*Task statement:*
Each line of the data must be written out again verbatim; no image belongs in the copy.

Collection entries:
↓

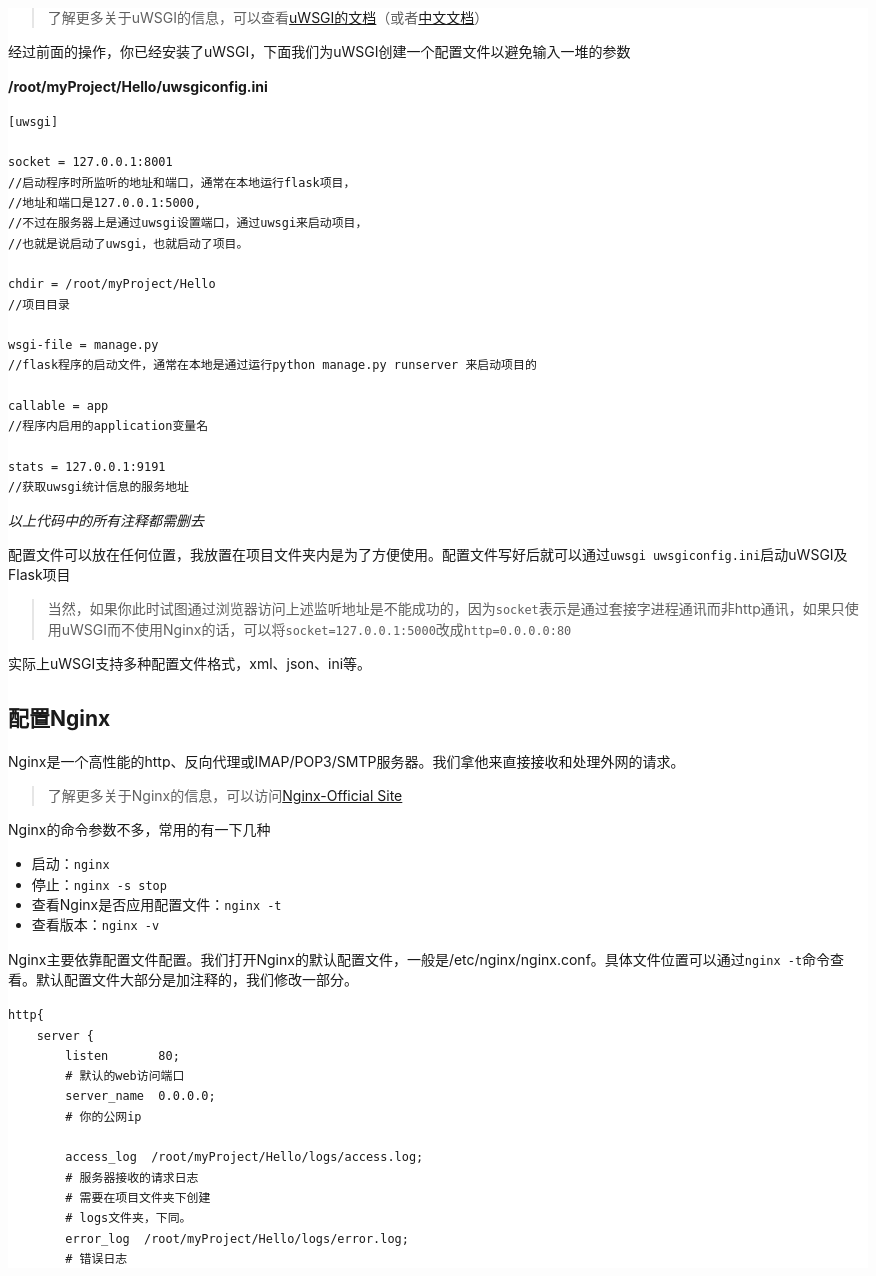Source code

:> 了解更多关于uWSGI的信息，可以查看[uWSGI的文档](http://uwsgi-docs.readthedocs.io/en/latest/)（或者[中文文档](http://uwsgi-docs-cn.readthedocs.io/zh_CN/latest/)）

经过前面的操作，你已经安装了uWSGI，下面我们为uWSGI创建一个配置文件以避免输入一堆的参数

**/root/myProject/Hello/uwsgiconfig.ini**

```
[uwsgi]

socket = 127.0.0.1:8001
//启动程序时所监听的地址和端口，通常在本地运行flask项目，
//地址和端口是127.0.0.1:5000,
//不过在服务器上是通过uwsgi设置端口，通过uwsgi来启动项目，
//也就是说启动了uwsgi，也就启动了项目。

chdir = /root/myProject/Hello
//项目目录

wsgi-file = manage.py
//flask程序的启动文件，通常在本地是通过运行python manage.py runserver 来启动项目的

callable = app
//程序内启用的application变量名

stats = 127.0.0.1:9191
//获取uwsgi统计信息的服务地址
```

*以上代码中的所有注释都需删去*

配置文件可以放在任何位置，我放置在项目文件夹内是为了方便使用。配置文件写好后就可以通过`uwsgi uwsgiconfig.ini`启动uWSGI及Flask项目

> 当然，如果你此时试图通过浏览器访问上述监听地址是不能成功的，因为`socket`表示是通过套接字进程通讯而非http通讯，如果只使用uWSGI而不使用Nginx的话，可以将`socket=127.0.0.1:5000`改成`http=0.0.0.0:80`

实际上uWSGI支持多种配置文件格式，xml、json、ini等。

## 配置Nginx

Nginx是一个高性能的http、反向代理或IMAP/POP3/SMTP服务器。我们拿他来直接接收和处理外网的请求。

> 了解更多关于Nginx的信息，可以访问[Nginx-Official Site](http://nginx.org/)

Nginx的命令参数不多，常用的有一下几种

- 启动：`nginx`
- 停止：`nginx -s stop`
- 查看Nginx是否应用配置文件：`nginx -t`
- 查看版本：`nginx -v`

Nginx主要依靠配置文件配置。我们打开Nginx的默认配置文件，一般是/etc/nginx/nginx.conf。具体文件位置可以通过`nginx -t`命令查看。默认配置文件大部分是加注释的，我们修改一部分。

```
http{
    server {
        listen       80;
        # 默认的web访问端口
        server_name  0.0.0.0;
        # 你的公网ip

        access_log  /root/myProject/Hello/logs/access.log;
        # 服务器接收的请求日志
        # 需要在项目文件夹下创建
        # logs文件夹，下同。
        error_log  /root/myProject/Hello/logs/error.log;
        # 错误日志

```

↑

*Answer:*
Source code

:> 了解更多关于uWSGI的信息，可以查看[uWSGI的文档](http://uwsgi-docs.readthedocs.io/en/latest/)（或者[中文文档](http://uwsgi-docs-cn.readthedocs.io/zh_CN/latest/)）

经过前面的操作，你已经安装了uWSGI，下面我们为uWSGI创建一个配置文件以避免输入一堆的参数

**/root/myProject/Hello/uwsgiconfig.ini**

```
[uwsgi]

socket = 127.0.0.1:8001
//启动程序时所监听的地址和端口，通常在本地运行flask项目，
//地址和端口是127.0.0.1:5000,
//不过在服务器上是通过uwsgi设置端口，通过uwsgi来启动项目，
//也就是说启动了uwsgi，也就启动了项目。

chdir = /root/myProject/Hello
//项目目录

wsgi-file = manage.py
//flask程序的启动文件，通常在本地是通过运行python manage.py runserver 来启动项目的

callable = app
//程序内启用的application变量名

stats = 127.0.0.1:9191
//获取uwsgi统计信息的服务地址
```

*以上代码中的所有注释都需删去*

配置文件可以放在任何位置，我放置在项目文件夹内是为了方便使用。配置文件写好后就可以通过`uwsgi uwsgiconfig.ini`启动uWSGI及Flask项目

> 当然，如果你此时试图通过浏览器访问上述监听地址是不能成功的，因为`socket`表示是通过套接字进程通讯而非http通讯，如果只使用uWSGI而不使用Nginx的话，可以将`socket=127.0.0.1:5000`改成`http=0.0.0.0:80`

实际上uWSGI支持多种配置文件格式，xml、json、ini等。

## 配置Nginx

Nginx是一个高性能的http、反向代理或IMAP/POP3/SMTP服务器。我们拿他来直接接收和处理外网的请求。

> 了解更多关于Nginx的信息，可以访问[Nginx-Official Site](http://nginx.org/)

Nginx的命令参数不多，常用的有一下几种

- 启动：`nginx`
- 停止：`nginx -s stop`
- 查看Nginx是否应用配置文件：`nginx -t`
- 查看版本：`nginx -v`

Nginx主要依靠配置文件配置。我们打开Nginx的默认配置文件，一般是/etc/nginx/nginx.conf。具体文件位置可以通过`nginx -t`命令查看。默认配置文件大部分是加注释的，我们修改一部分。

```
http{
    server {
        listen       80;
        # 默认的web访问端口
        server_name  0.0.0.0;
        # 你的公网ip

        access_log  /root/myProject/Hello/logs/access.log;
        # 服务器接收的请求日志
        # 需要在项目文件夹下创建
        # logs文件夹，下同。
        error_log  /root/myProject/Hello/logs/error.log;
        # 错误日志

```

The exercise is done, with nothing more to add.